In a detailed post-incident report, Cloudflare co-founder and CEO Matthew Prince confirmed the outage was not the result of a cyberattack, but rather an internal misstep. The chain of failure began with a routine change to a database system’s permissions. This change caused the database to erroneously output duplicate entries into a crucial feature file used by Cloudflare’s Bot Management system.
Part of the reason Cloudflare took so long to resolve yesterday’s outage was that it had initially misdiagnosed the problem as a cyber attack.
“The issue was not caused, directly or indirectly, by a cyber attack or malicious activity of any kind,” co-founder and CEO Matthew Prince said in a post on Cloudflare’s website.
“Instead, it was triggered by a change to one of our database systems’ permissions, which caused the database to output multiple entries into a ‘feature file’ used by our Bot Management system,” Prince explained.
“That feature file, in turn, doubled in size. The larger-than-expected feature file was then propagated to all the machines that make up our network.”
This feature file, which is essentially a rulebook that helps distinguish human users from malicious automated bots, subsequently doubled in size.

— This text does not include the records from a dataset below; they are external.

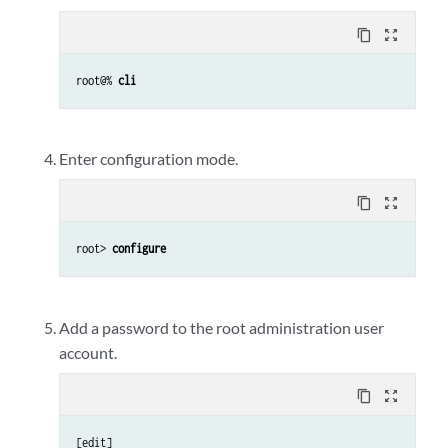
content_copy
zoom_out_map
root@% 
cli
Enter configuration mode.
content_copy
zoom_out_map
root> 
configure
Add a password to the root administration user
account.
content_copy
zoom_out_map
[edit]
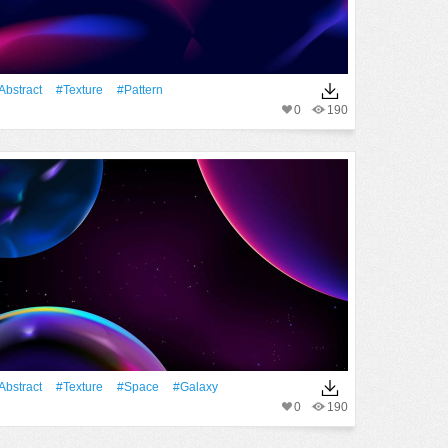
Abstract
#texture
#Pattern
0
190
Abstract
#texture
#Space
#Galaxy
0
190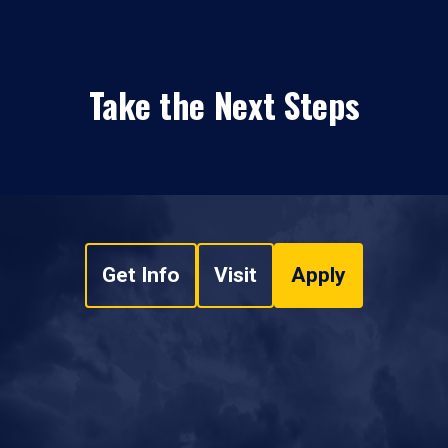
Take the Next Steps
Get Info
Visit
Apply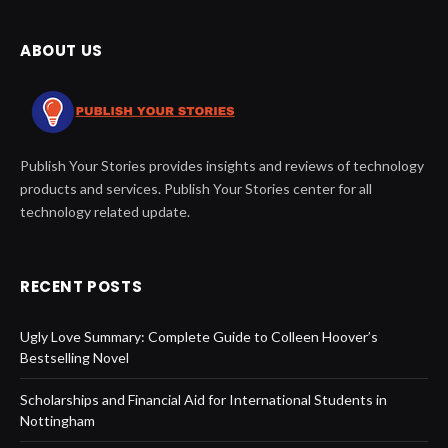
ABOUT US
Publish Your Stories provides insights and reviews of technology
products and services. Publish Your Stories center for all
technology related update.
RECENT POSTS
Ugly Love Summary: Complete Guide to Colleen Hoover’s
Bestselling Novel
Scholarships and Financial Aid for International Students in
Nottingham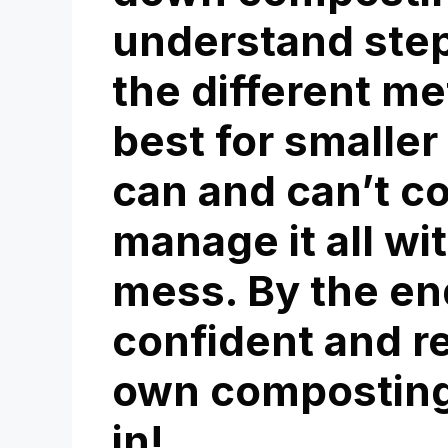
understand steps
the different m
best for smalle
can and can’t c
manage it all wi
mess. By the end
confident and re
own composting 
in!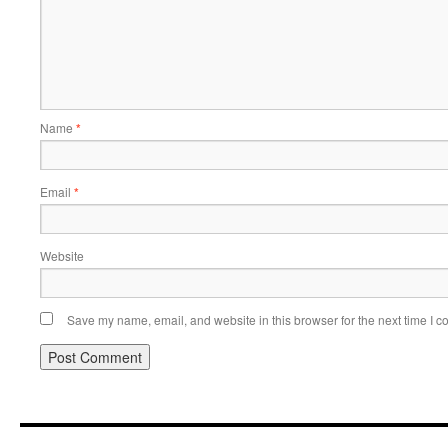
Name
*
Email
*
Website
Save my name, email, and website in this browser for the next time I 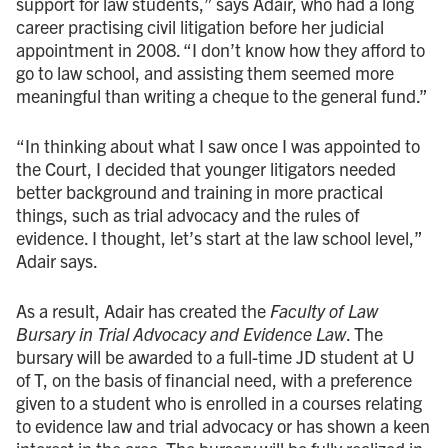
support for law students,” says Adair, who had a long
career practising civil litigation before her judicial
appointment in 2008. “I don’t know how they afford to
go to law school, and assisting them seemed more
meaningful than writing a cheque to the general fund.”
“In thinking about what I saw once I was appointed to
the Court, I decided that younger litigators needed
better background and training in more practical
things, such as trial advocacy and the rules of
evidence. I thought, let’s start at the law school level,”
Adair says.
As a result, Adair has created the
Faculty of Law
Bursary in Trial Advocacy and Evidence Law
. The
bursary will be awarded to a full-time JD student at U
of T, on the basis of financial need, with a preference
given to a student who is enrolled in a courses relating
to evidence law and trial advocacy or has shown a keen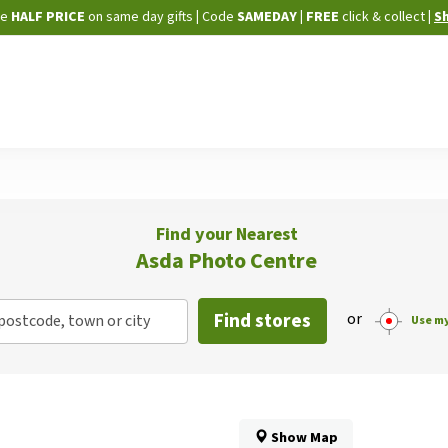
Skip
ne
HALF PRICE
on same day gifts
|
Code
SAMEDAY
| FREE
click & collect
|
S
to
Content
Find your Nearest
Asda Photo Centre
Find stores
or
postcode, town or city
Use my
Show Map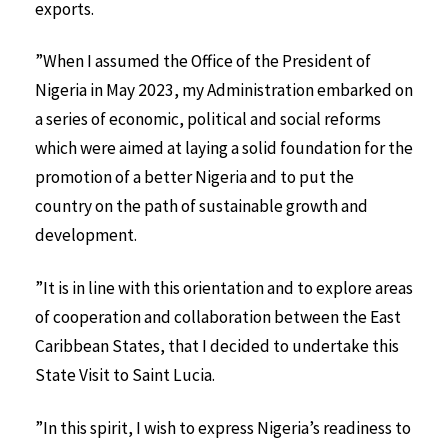
exports.
”When I assumed the Office of the President of
Nigeria in May 2023, my Administration embarked on
a series of economic, political and social reforms
which were aimed at laying a solid foundation for the
promotion of a better Nigeria and to put the
country on the path of sustainable growth and
development.
”It is in line with this orientation and to explore areas
of cooperation and collaboration between the East
Caribbean States, that I decided to undertake this
State Visit to Saint Lucia.
”In this spirit, I wish to express Nigeria’s readiness to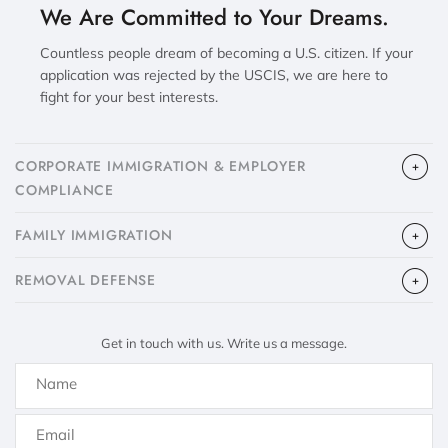
We Are Committed to Your Dreams.
Countless people dream of becoming a U.S. citizen. If your
application was rejected by the USCIS, we are here to
fight for your best interests.
CORPORATE IMMIGRATION & EMPLOYER
COMPLIANCE
FAMILY IMMIGRATION
​REMOVAL DEFENSE
Get in touch with us. Write us a message.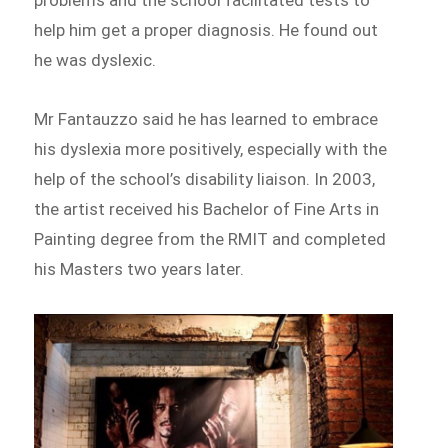
help him get a proper diagnosis. He found out
he was dyslexic.
Mr Fantauzzo said he has learned to embrace
his dyslexia more positively, especially with the
help of the school’s disability liaison. In 2003,
the artist received his Bachelor of Fine Arts in
Painting degree from the RMIT and completed
his Masters two years later.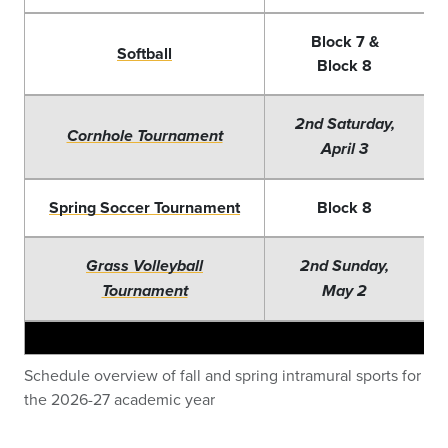
Blo
ck 7 &
Softball
Block 8
2nd Saturday,
Cornhole Tournament
April 3
Spring Soccer Tournament
Block 8
Grass Volleyball
2nd Sunday,
Tournament
May 2
Schedule overview of fall and spring intramural sports for
the 2026-27 academic year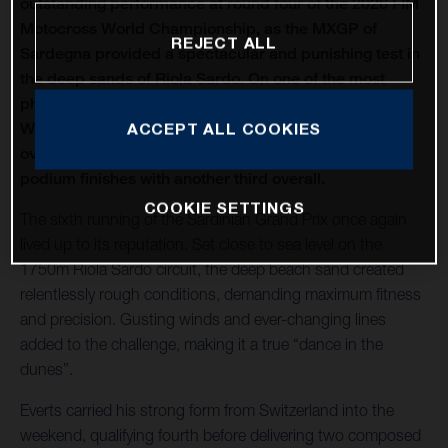
outstanding performance at round four of the 2026 FIM
Motocross World Championship, as the MXGP of
REJECT ALL
Sardegna provided a spectacular and punishing test in
the deep sands of Riola Sardo. On one of the most
physically demanding circuits of the season, Kay de
Wolf celebrated his first MXGP podium with third
ACCEPT ALL COOKIES
overall, while Liam Everts secured back-to-back MX2
podium finishes with another third overall.
COOKIE SETTINGS
The sixth running of the Sardinian Grand Prix once again
lived up to its reputation. Set close to sea level on the
1750m Riola Sardo circuit, the deep beach sand created
relentlessly rough conditions, demanding maximum fitness
and precision. Gusting winds and ever-changing lines
added to the challenge, making it a true “dance in the
dunes”.
Everts carried his strong form from Switzerland into the
weekend, qualifying fourth before delivering two composed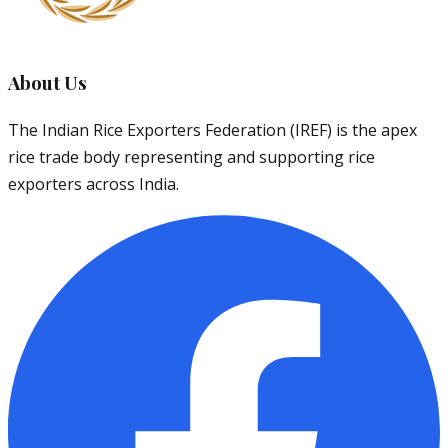
About Us
The Indian Rice Exporters Federation (IREF) is the apex
rice trade body representing and supporting rice
exporters across India.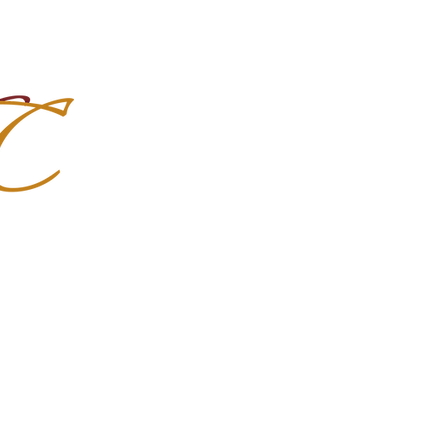
Import Quality Friesians & Custom
nchoMC
Social Media
Photoshoots
Contact Us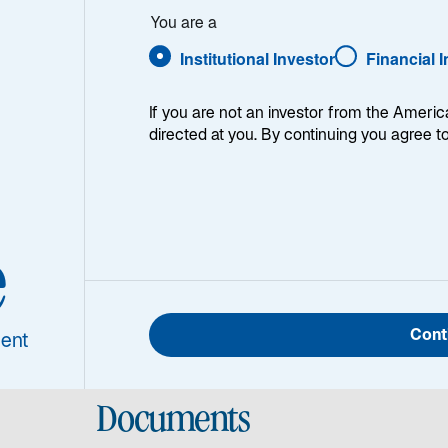
You are a
Institutional Investor
Financial 
If you are not an investor from the Americ
directed at you. By continuing you agree t
Portfolio Manager/Analyst for the Global Listed Infrastru
rter of 2025, his reflections on 20-years of listed infrast
e
Cont
ent
Documents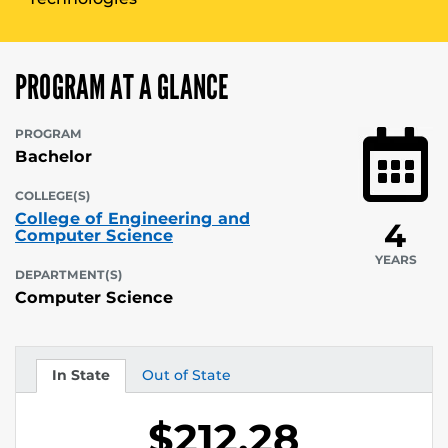
PROGRAM AT A GLANCE
PROGRAM
Bachelor
COLLEGE(S)
College of Engineering and
4
Computer Science
YEARS
DEPARTMENT(S)
Computer Science
In State
Out of State
Tuition
Tuition
$212.28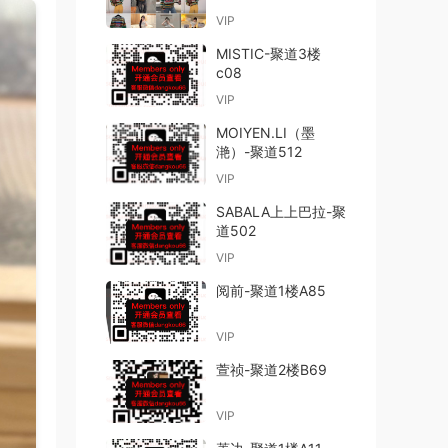
VIP
MISTIC-聚道3楼
c08
VIP
MOIYEN.LI（墨
滟）-聚道512
VIP
SABALA上上巴拉-聚
道502
VIP
阅前-聚道1楼A85
VIP
萱祯-聚道2楼B69
VIP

As per its design, this now-oversized file was rapidly propagated across Cloudflare’s entire global network. However, the software on their servers had a built-in size limit for this specific file, a limit that was now exceeded. This caused the critical software responsible for routing traffic to fail, leading to the global disruption.
The outage highlighted the fragility of the modern internet’s interconnected infrastructure. While sites like X loaded, user feeds remained empty and posting was impossible. AI platforms like OpenAI’s ChatGPT became unresponsive, and even outage-tracking service Downdetector was knocked offline, ironically unable to report on its own downtime.
The resolution involved halting the propagation of the bloated file and rolling back to a previous, stable version. Core traffic was largely restored by 16:30 SAST, with all systems reported as fully normal by 19:06 SAST.